**What is expected**
Show each line from the records below in which the word "labels" occurs.

**Dataset records**
-- -- --
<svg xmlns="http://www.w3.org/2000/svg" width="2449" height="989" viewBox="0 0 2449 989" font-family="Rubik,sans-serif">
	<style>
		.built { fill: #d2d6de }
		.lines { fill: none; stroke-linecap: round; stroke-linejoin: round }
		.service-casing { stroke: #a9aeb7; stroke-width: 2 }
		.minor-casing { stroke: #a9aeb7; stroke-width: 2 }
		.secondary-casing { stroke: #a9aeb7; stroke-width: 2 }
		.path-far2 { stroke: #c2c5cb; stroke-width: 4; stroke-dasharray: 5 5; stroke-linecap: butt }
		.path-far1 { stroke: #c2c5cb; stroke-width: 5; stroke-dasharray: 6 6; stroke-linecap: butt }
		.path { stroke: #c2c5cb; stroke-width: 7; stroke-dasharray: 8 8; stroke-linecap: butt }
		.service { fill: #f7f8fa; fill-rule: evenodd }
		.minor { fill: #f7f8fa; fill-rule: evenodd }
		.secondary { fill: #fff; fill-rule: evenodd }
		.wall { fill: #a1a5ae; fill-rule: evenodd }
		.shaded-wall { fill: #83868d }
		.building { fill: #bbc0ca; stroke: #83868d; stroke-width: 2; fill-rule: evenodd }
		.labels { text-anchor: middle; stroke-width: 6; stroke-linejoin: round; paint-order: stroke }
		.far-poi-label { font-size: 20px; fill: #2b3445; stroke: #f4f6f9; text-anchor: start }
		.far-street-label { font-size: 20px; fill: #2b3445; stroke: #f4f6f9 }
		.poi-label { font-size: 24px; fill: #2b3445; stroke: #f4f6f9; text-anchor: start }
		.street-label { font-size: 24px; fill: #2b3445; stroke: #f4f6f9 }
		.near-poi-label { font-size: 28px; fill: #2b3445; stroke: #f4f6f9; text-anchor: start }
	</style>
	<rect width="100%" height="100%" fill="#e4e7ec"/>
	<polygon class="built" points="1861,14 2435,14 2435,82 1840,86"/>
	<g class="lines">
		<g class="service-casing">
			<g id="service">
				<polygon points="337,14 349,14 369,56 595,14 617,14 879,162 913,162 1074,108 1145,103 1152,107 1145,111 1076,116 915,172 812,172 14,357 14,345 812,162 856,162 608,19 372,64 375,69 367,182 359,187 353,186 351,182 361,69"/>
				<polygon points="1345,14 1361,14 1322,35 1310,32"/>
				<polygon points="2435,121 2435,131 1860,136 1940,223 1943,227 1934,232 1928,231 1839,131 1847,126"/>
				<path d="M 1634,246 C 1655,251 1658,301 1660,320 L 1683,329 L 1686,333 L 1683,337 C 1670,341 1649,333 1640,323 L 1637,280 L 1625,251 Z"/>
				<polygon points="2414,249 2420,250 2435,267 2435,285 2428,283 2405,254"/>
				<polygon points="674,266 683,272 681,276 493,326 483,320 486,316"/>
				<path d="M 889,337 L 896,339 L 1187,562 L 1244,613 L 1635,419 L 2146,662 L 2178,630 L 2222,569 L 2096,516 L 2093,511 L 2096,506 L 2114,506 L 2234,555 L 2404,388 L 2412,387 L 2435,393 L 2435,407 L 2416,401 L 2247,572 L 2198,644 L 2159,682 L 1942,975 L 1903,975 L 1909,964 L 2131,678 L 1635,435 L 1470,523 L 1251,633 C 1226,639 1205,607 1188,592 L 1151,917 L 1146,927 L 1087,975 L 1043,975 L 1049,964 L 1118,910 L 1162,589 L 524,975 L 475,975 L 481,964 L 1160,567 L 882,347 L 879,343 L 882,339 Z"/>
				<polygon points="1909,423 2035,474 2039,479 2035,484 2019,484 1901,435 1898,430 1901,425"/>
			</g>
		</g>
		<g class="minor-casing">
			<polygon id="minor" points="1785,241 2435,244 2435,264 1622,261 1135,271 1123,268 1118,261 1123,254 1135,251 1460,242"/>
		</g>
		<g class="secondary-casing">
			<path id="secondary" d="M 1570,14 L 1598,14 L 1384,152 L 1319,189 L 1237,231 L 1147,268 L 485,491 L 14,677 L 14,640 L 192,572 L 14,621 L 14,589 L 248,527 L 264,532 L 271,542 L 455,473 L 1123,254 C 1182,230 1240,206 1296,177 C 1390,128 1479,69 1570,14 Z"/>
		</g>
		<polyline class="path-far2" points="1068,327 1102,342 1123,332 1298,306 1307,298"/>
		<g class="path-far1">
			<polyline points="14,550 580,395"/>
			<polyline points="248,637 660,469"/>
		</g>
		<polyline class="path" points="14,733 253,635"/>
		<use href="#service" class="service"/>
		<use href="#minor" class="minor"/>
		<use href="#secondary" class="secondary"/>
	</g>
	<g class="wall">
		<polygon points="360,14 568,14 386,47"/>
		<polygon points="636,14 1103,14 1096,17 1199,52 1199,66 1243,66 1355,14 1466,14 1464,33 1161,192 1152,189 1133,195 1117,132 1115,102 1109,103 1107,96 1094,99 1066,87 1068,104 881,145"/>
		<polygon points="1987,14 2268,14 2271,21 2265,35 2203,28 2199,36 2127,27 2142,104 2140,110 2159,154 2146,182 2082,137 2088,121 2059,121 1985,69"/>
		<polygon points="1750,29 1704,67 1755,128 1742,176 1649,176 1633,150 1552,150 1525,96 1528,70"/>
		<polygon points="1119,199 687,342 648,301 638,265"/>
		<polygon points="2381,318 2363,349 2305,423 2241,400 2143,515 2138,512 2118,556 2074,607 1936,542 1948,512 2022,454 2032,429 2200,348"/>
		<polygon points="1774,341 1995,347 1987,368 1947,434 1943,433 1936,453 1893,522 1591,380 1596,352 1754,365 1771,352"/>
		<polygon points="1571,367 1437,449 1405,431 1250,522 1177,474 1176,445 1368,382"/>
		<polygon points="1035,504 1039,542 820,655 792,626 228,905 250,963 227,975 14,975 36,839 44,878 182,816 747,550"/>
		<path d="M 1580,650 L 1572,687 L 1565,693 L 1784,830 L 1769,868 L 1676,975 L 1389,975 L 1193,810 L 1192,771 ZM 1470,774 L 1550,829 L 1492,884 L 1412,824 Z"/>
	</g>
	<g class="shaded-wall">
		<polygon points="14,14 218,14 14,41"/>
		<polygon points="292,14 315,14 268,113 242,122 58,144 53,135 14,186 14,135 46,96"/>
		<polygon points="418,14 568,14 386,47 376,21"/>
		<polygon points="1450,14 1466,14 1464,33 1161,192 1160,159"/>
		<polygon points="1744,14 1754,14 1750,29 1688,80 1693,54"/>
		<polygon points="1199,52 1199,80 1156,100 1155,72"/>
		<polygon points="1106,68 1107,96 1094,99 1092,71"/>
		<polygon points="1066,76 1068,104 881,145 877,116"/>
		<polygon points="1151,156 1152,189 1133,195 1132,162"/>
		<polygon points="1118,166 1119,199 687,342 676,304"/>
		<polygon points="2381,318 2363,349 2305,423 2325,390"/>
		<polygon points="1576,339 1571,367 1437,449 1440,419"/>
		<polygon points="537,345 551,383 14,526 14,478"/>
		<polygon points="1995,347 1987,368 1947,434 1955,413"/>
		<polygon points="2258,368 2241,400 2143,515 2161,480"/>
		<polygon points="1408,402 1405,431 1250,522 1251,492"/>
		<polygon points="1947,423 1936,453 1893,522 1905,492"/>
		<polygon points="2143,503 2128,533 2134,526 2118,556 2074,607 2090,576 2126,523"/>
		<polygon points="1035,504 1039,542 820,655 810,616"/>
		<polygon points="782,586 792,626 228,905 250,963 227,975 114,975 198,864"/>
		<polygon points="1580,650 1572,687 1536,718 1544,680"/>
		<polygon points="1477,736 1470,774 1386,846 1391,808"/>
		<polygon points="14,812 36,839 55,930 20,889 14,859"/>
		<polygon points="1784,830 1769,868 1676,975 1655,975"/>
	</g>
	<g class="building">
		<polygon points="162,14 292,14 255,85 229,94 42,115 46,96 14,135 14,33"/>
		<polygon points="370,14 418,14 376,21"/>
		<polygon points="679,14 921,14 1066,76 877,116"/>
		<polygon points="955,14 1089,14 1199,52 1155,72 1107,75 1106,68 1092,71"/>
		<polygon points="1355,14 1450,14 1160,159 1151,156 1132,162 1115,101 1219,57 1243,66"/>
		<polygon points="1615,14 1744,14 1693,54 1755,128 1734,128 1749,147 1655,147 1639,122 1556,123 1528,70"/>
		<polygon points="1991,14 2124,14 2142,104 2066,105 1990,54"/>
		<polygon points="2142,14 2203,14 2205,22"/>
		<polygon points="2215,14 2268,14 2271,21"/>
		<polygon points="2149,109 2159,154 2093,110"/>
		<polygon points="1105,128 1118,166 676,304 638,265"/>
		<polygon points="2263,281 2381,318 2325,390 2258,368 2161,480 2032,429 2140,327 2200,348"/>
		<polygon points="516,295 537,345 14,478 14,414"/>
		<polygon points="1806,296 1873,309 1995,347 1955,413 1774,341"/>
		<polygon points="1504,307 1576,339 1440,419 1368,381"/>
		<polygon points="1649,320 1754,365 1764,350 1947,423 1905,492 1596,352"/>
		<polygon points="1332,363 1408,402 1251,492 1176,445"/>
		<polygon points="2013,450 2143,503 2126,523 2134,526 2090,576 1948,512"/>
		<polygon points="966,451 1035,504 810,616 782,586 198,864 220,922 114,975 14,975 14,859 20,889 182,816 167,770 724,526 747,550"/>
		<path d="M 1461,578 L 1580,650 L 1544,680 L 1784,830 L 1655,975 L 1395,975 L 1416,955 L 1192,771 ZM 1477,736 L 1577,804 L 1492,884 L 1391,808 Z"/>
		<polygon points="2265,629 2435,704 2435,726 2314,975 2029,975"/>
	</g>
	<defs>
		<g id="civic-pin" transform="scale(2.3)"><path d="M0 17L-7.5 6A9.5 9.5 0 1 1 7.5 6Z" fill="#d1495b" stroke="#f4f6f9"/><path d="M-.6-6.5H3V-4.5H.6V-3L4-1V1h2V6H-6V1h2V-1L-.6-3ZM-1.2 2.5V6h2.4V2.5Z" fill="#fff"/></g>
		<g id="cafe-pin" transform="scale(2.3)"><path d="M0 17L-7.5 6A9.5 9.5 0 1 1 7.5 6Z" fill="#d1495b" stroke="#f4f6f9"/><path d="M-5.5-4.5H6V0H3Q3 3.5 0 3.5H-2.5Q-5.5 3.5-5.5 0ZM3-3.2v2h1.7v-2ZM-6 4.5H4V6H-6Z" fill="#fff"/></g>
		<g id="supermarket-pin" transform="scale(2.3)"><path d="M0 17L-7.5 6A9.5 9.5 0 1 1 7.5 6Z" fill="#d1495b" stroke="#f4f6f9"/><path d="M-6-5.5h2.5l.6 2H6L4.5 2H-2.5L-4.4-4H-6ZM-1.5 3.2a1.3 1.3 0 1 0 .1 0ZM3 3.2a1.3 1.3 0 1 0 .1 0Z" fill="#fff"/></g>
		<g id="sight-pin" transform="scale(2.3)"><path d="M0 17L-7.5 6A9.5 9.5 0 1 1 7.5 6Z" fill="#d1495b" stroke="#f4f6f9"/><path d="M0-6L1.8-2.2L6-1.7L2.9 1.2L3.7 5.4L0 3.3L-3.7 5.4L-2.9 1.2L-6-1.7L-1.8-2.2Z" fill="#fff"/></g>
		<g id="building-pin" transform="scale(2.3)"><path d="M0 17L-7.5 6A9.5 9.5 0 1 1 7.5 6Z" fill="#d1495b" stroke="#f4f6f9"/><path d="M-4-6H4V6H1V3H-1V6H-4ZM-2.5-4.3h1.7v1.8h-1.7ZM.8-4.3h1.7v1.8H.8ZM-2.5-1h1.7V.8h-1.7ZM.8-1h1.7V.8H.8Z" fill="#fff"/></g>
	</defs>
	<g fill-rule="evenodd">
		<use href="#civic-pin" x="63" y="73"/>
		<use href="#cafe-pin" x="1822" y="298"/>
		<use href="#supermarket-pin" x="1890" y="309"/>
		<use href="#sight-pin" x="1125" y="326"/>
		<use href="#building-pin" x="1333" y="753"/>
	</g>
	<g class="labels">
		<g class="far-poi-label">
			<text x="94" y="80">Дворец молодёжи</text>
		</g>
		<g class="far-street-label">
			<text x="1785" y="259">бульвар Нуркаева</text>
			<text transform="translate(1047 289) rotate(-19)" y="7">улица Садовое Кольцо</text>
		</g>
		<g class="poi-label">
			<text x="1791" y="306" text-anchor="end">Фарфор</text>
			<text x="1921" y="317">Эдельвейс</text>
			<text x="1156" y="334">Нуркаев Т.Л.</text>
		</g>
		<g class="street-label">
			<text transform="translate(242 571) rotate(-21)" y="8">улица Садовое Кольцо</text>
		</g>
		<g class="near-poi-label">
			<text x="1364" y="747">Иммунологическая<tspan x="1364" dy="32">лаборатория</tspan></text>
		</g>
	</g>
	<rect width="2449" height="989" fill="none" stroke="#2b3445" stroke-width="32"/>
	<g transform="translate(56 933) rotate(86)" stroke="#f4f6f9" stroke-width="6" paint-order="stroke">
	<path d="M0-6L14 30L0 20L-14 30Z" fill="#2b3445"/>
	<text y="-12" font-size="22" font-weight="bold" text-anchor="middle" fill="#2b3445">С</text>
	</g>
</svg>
-- -- --
**Answer for this exercise**
		.labels { text-anchor: middle; stroke-width: 6; stroke-linejoin: round; paint-order: stroke }
	<g class="labels">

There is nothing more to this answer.